Application / binary code — opaque propagation via anyhow

Use anyhow where the specific error type does not matter and errors are only propagated upward. This is the common case in application (non-library) code.

User-facing CLIs — color_eyre instead of anyhow

For CLIs that surface errors to a human, use color_eyre for better-formatted error reports. eyre is a fork of anyhow and fills the same opaque-propagation role, so it is a drop-in substitute at the application boundary.

Rationale

thiserror (library, structured) and anyhow / eyre (application, opaque) solve different problems and compose — they are complementary, not alternatives. thiserror does not compromise actionable messages: it only removes the Display / From boilerplate; the message strings remain fully under our control.

Consequences

  • New crates adopt this convention from the start.
  • No retrofit mandate for existing crates.
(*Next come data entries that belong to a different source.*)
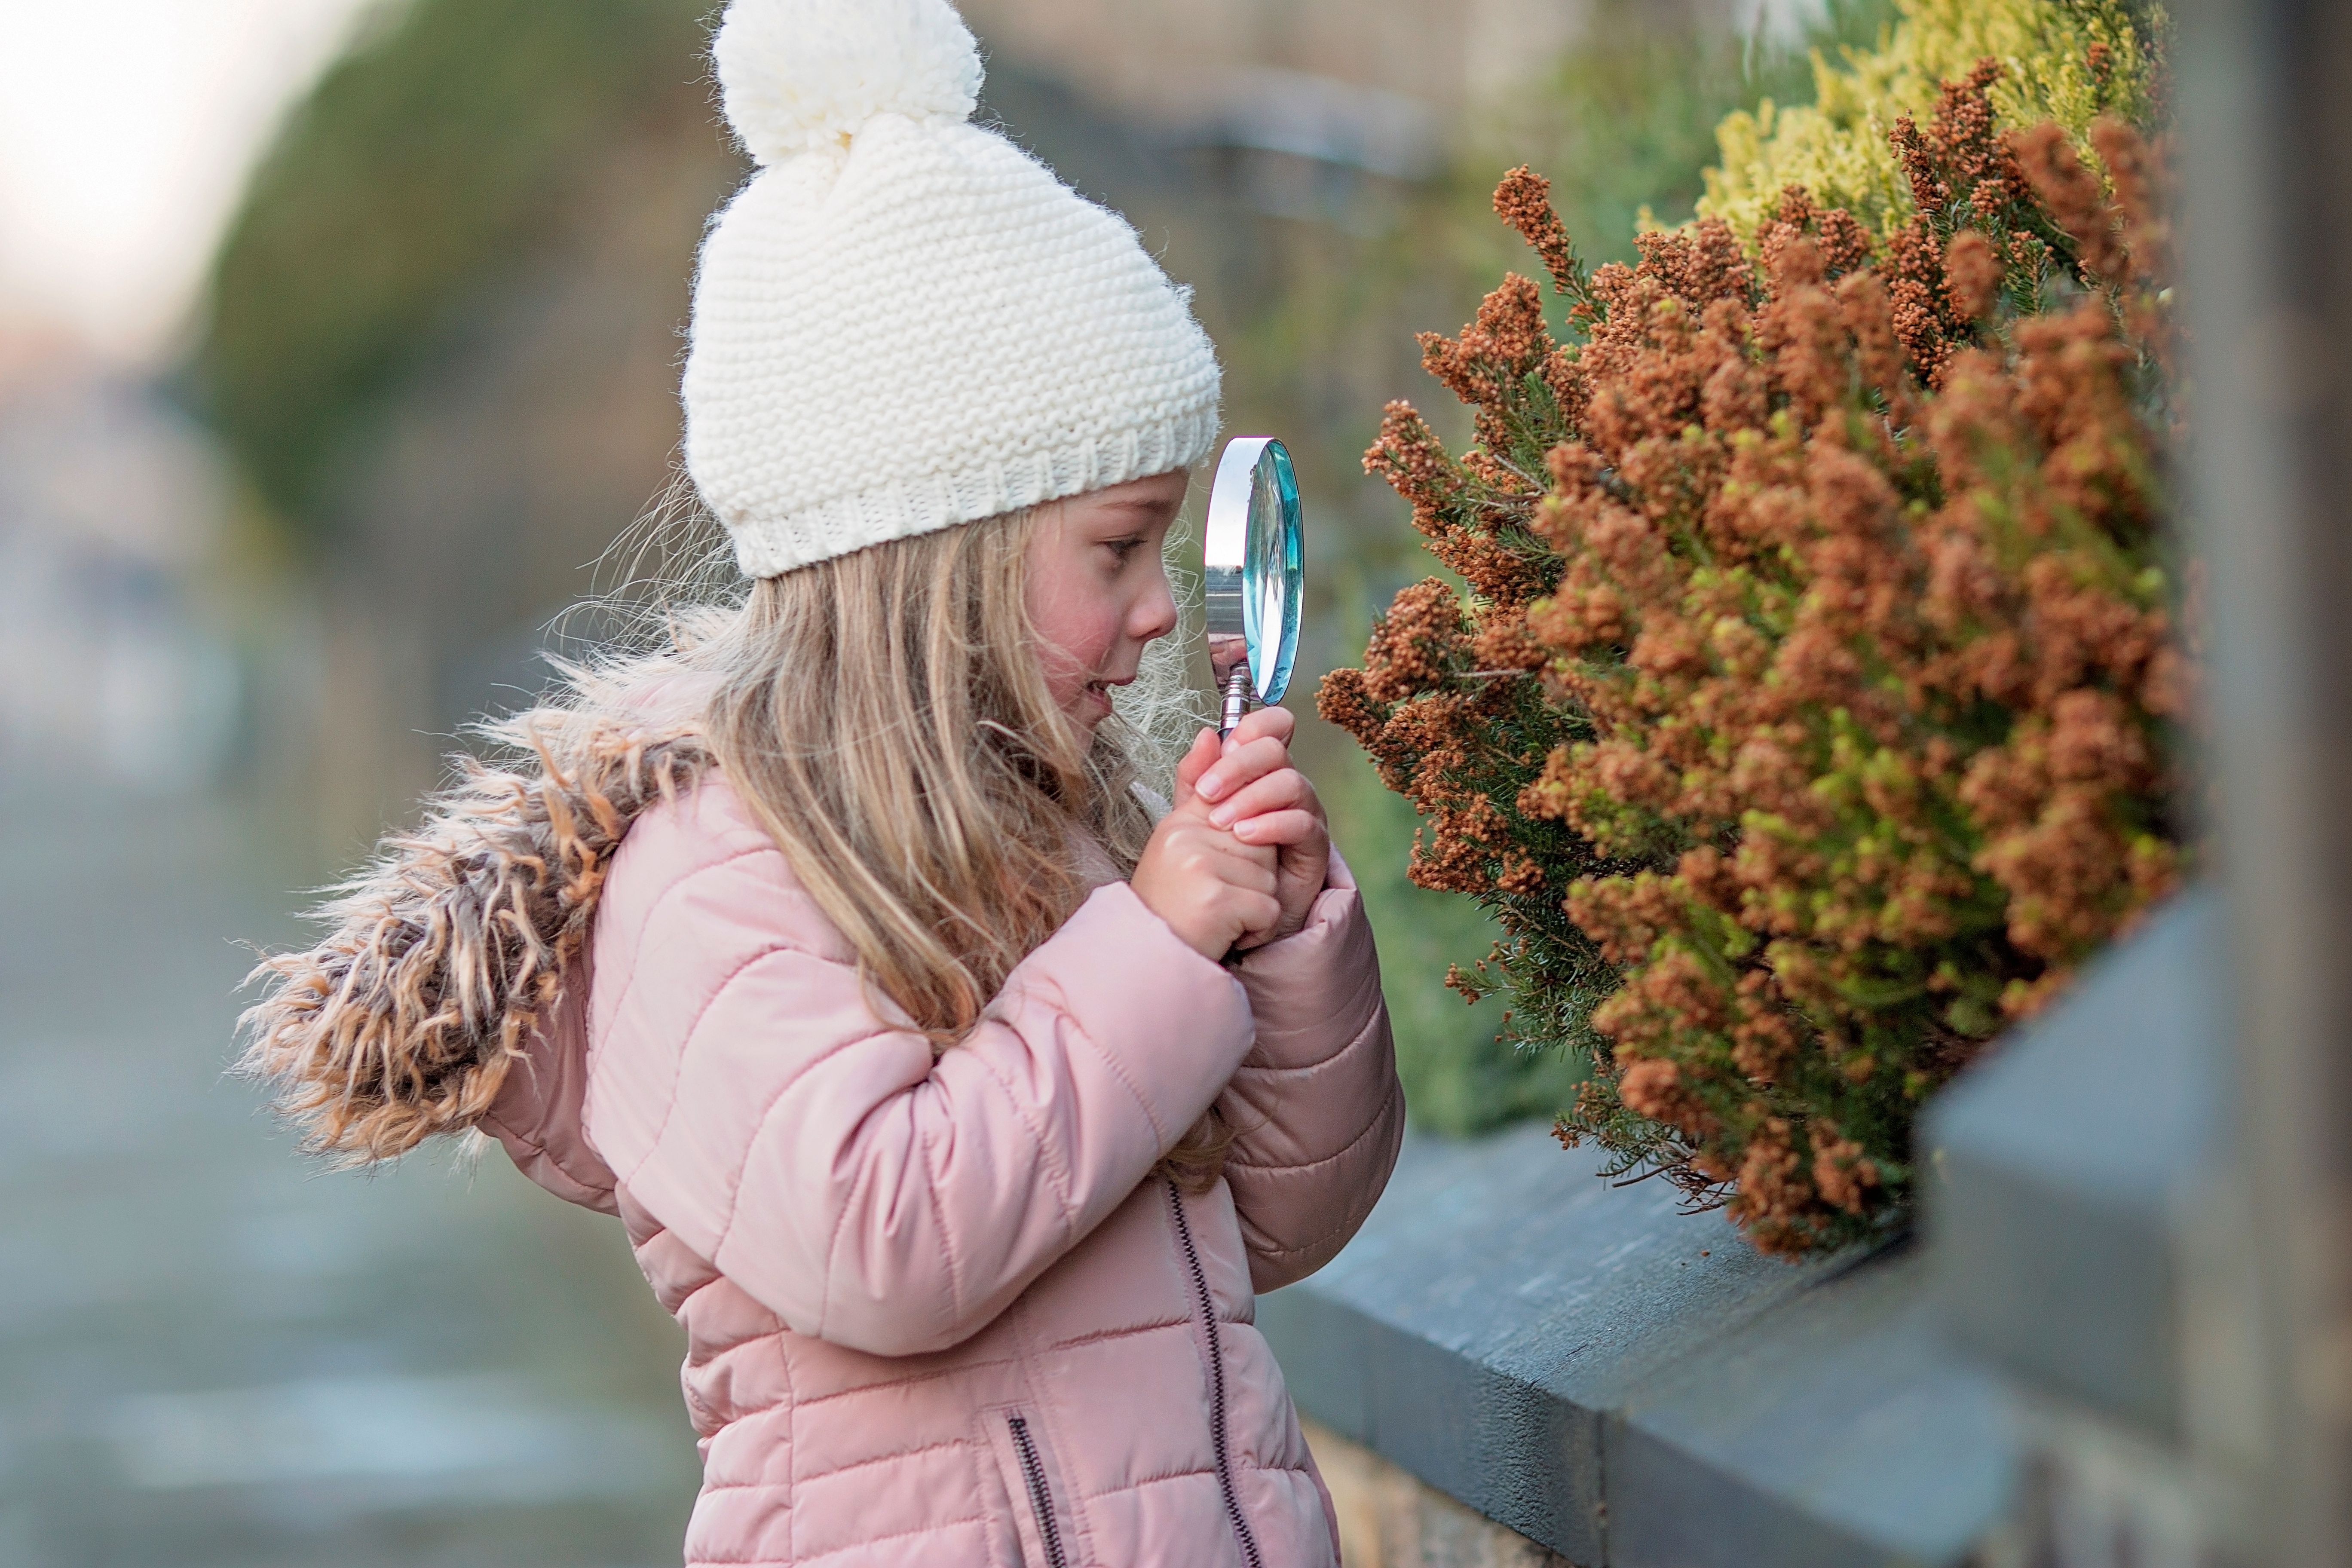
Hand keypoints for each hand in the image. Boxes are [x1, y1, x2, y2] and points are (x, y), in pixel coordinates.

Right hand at [1131, 760, 1282, 961]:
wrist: (1148, 963)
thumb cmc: (1170, 908)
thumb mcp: (1180, 845)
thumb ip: (1198, 791)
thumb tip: (1210, 734)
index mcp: (1180, 823)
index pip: (1231, 785)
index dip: (1255, 779)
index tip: (1265, 769)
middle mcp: (1185, 837)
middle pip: (1263, 840)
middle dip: (1254, 875)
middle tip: (1219, 897)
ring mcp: (1199, 866)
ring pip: (1270, 877)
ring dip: (1255, 906)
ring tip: (1219, 918)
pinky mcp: (1216, 899)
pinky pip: (1269, 909)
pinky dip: (1256, 930)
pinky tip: (1225, 935)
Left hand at [1185, 708, 1330, 949]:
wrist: (1227, 917)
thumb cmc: (1213, 865)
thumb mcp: (1193, 818)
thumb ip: (1195, 779)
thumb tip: (1205, 735)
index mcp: (1257, 772)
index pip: (1269, 729)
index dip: (1254, 727)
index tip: (1223, 747)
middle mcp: (1284, 787)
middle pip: (1276, 751)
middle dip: (1239, 766)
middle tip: (1208, 793)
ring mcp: (1302, 814)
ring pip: (1292, 783)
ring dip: (1253, 797)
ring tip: (1222, 823)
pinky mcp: (1313, 847)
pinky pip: (1302, 823)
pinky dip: (1273, 824)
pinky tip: (1246, 835)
Migration of existing hand-rolled error enums is out of scope for this ADR unless raised separately.
  • Adds thiserror (library deps) and anyhow / color_eyre (binary deps) to the dependency set.

Sign-off & Rationale Summary

This decision was reached by consensus of the project maintainers during an engineering discussion in June 2026. The two-layer approach — thiserror for library crates, anyhow/color_eyre for application crates — was selected because it separates structural error contracts (library boundaries) from opaque propagation (application plumbing). The deciders confirmed that the approach eliminates boilerplate without sacrificing the ability to craft actionable user-facing messages, and that it aligns with the Rust community's widely-adopted conventions for this problem. No dissenting views were recorded.